If Aziz was surprised when the Rome correspondent of the Tel Aviv daily Maariv stood up to ask him a question (about whether Iraq would answer a U.S. attack with attacks on Israel and America’s Arab allies), he didn’t seem flustered. He let the reporter finish, then declared: “When I came to this press conference it was not in my agenda to answer questions from the Israeli media. Sorry.”

That might have been a moment of truth, an unmistakable betrayal of the “peace mission” pretense of Aziz’s visit to Italy. What sort of peacemaker refuses even to speak to his enemies?

Aziz’s refusal drew hisses and boos. As the moderator asked the Iraqi to reconsider, some of us headed for the doors. But once outside, we found that only a dozen reporters had left. Among us were a couple of Dutchmen, two Italians, a French woman, a Bulgarian, a Canadian, a Colombian and several Germans. The Germans were especially upset, and immediately announced that they would be quitting the Foreign Press Association, the organization hosting the event.

“We look to the foreign press to set an example,” the correspondent for a distinguished Italian daily told me, “but this time you failed.”

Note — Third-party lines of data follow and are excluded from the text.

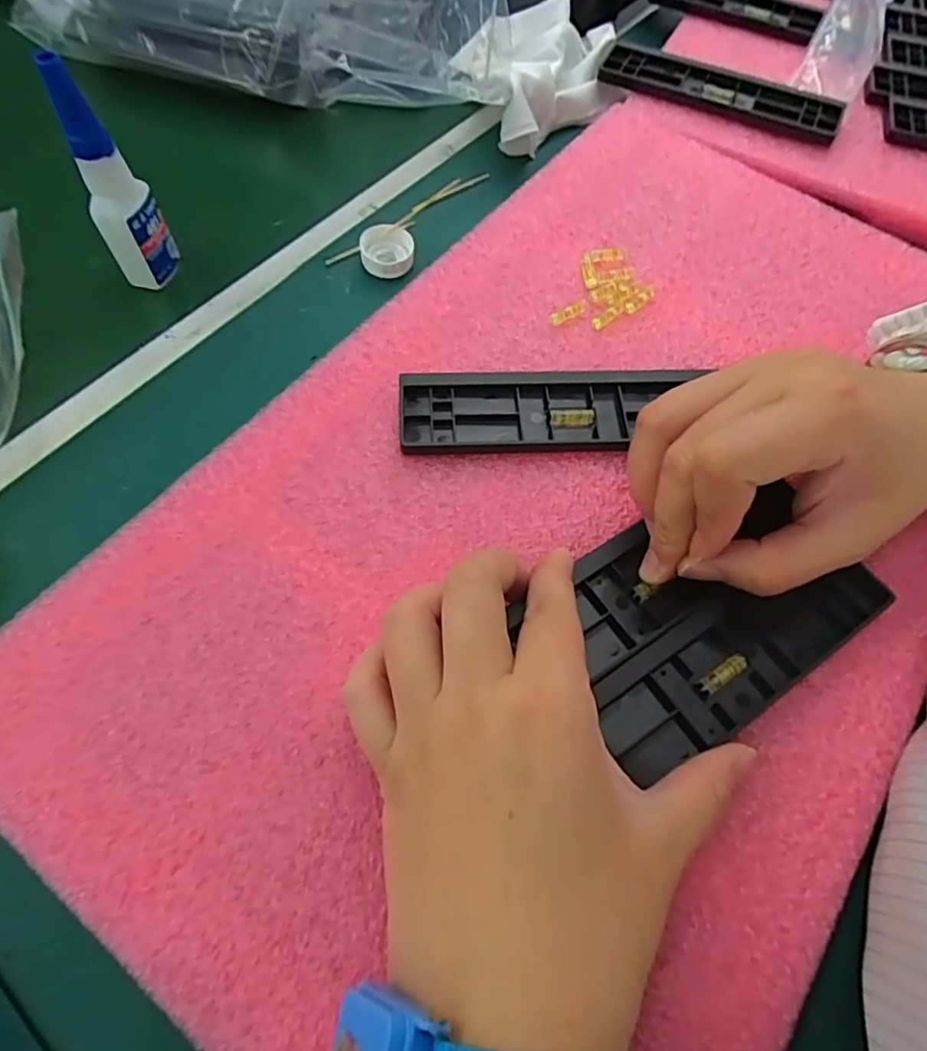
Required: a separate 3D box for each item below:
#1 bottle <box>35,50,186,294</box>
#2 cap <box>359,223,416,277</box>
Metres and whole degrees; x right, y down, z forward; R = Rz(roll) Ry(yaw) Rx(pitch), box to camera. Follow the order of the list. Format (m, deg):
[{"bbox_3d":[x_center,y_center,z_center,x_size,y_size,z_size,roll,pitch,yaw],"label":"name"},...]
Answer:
[{"bbox_3d":[-0.180,-0.175,0.307,0.028,0.101,0.024,-8,65,-6],"label":"bottle"},{"bbox_3d":[-0.044,-0.159,0.352,0.030,0.015,0.028,1,64,-2],"label":"cap"}]

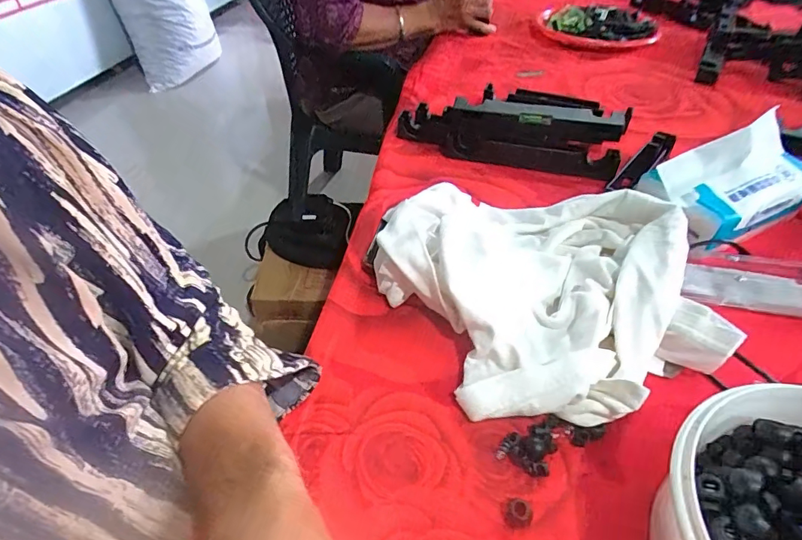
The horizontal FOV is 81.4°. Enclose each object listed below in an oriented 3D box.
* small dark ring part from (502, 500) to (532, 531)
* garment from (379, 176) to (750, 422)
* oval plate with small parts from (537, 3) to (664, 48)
[{"bbox_3d":[0.068,0.142,0.272,0.016,0.011,0.014,26,49,25],"label":"small dark ring part"},{"bbox_3d":[0.118,0.006,0.382,0.230,0.057,0.236,0,43,0],"label":"garment"},{"bbox_3d":[0.363,-0.460,0.882,0.226,0.038,0.163,27,49,26],"label":"oval plate with small parts"}]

Walking out was easy for me; no editor was going to fire me for missing the conference, whereas it might have cost others their jobs. But most of them probably didn’t even consider it: leaving the scene of a news story is exactly the opposite of what journalists train themselves to do. Think of the photographers who keep shooting, and the reporters who keep scribbling or taping, in the thick of battle or natural disaster.

Reporters are also supposed to be neutral, and not take sides in political or international disputes, such as that between Israel and Iraq. Yet surely one issue on which journalists must not be neutral is the autonomy of the press. Journalists should report the words and actions of politicians while subjecting them to critical scrutiny. We should not be those politicians’ props or mouthpieces. In this case, Aziz was permitted to make a political point by excluding a member of the press from an event held on the press’s own turf.

So this is about journalistic standards, not Israel. And yet it is about Israel too. “What would have happened if Sharon had refused to respond to an Arab journalist?” asked the snubbed reporter, Menachem Gantz. Answer: the same thing that would happen if President Bush refused to answer a reporter from the New York Times or Le Monde. If not a boycott, then a series of outraged editorials in every paper in the world.

The reason that didn’t happen this time is that most journalists take Arab hatred of Israel for granted, which is in practice awfully like condoning it. And journalists aren’t the only ones.

“Certainly to you and to me and to everyone in the West it seems quite shocking,” says Father Benjamin of Aziz’s refusal to answer Gantz, “but seen from the point of view of people in these countries — it’s against the law there even to pronounce the name of Israel. … Maybe if there were a different policy toward the Palestinians and toward Iraq, then there would be less aggressivity on their part.”

Still, the priest (a lot more affable on the phone than he was on the dais) admits that it would have been better if the Iraqi official, visiting Italy on a mission of peace, had taken the chance to make a gesture toward “openness and dialogue” at the press conference.

“At one moment I wanted to intervene,” Father Benjamin says, “but I thought that as a priest I couldn’t insert myself in a political matter between two countries.” God forbid.